### What to produce
Where a line below includes the word "Zoom", copy that line.
(Supplied records Opens)
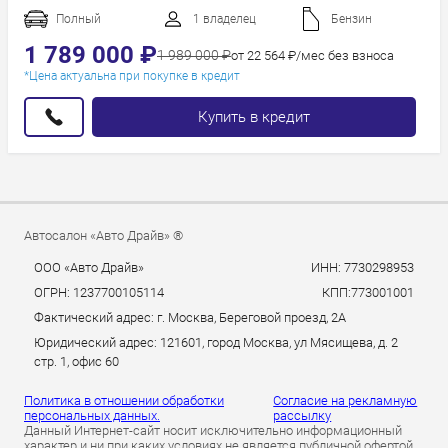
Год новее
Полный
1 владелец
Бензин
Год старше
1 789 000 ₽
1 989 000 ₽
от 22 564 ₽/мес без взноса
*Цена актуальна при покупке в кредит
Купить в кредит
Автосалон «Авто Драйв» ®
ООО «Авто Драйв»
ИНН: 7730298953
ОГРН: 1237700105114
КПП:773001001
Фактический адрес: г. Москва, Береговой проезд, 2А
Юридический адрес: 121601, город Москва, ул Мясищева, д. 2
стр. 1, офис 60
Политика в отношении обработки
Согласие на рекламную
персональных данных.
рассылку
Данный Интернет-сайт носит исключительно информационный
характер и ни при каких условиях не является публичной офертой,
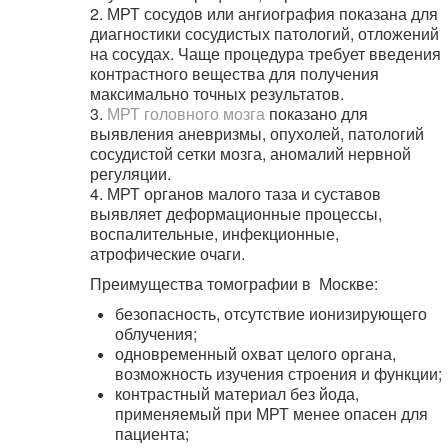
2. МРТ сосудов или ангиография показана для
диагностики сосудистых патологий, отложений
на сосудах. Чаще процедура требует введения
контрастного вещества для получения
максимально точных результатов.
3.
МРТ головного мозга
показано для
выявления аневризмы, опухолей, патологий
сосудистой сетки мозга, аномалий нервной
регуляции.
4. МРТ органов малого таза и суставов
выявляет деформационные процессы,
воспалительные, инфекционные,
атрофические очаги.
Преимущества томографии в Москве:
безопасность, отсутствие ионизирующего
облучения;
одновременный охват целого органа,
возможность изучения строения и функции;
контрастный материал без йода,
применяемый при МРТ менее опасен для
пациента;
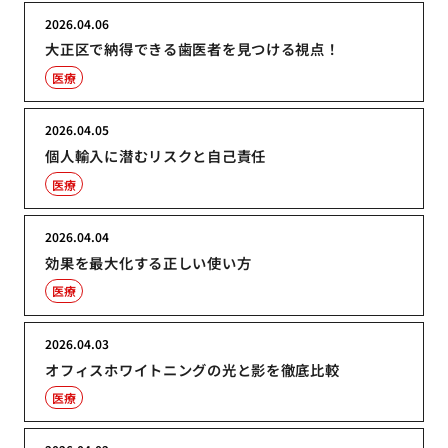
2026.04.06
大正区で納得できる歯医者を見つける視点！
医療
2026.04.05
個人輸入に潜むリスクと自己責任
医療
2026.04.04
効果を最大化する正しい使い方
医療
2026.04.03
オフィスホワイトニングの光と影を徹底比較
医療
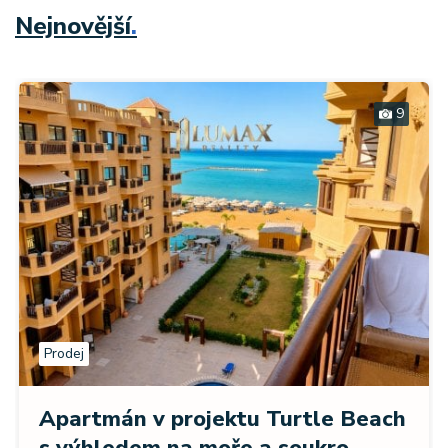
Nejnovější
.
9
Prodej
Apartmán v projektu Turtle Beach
(Supplied records Closes)
(Supplied records Opens)
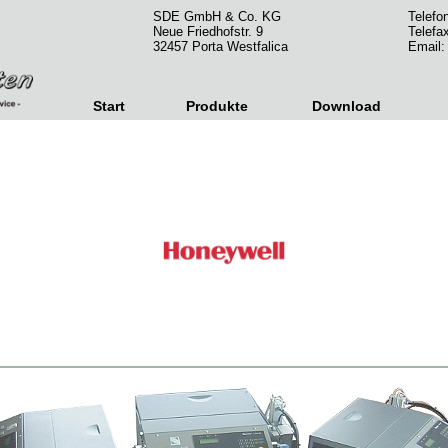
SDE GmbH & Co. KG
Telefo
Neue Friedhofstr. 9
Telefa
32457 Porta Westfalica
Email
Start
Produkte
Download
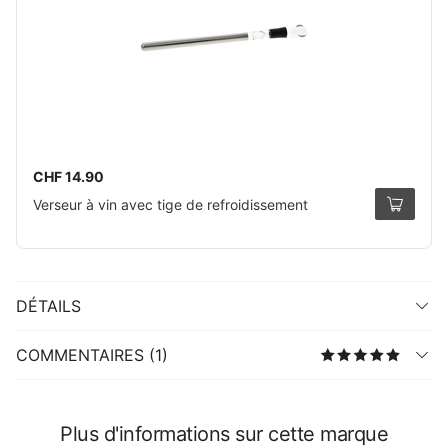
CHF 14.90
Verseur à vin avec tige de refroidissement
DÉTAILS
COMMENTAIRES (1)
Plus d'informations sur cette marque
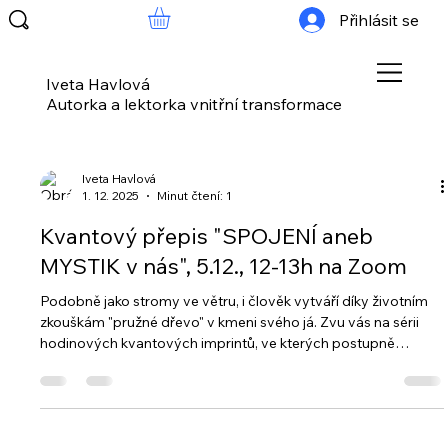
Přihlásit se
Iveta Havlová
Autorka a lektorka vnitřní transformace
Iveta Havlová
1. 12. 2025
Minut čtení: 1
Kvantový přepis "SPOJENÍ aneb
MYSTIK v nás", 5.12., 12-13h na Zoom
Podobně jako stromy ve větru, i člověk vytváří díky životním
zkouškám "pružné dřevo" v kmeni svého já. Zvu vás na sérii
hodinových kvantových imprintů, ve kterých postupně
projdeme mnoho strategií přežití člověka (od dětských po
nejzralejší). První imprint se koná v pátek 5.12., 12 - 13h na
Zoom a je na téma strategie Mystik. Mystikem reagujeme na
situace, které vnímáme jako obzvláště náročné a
(Supplied records Closes)
### Written answer
MYSTIK v nás", 5.12., 12-13h na Zoom
Zoom a je na téma strategie Mystik. Mystikem reagujeme na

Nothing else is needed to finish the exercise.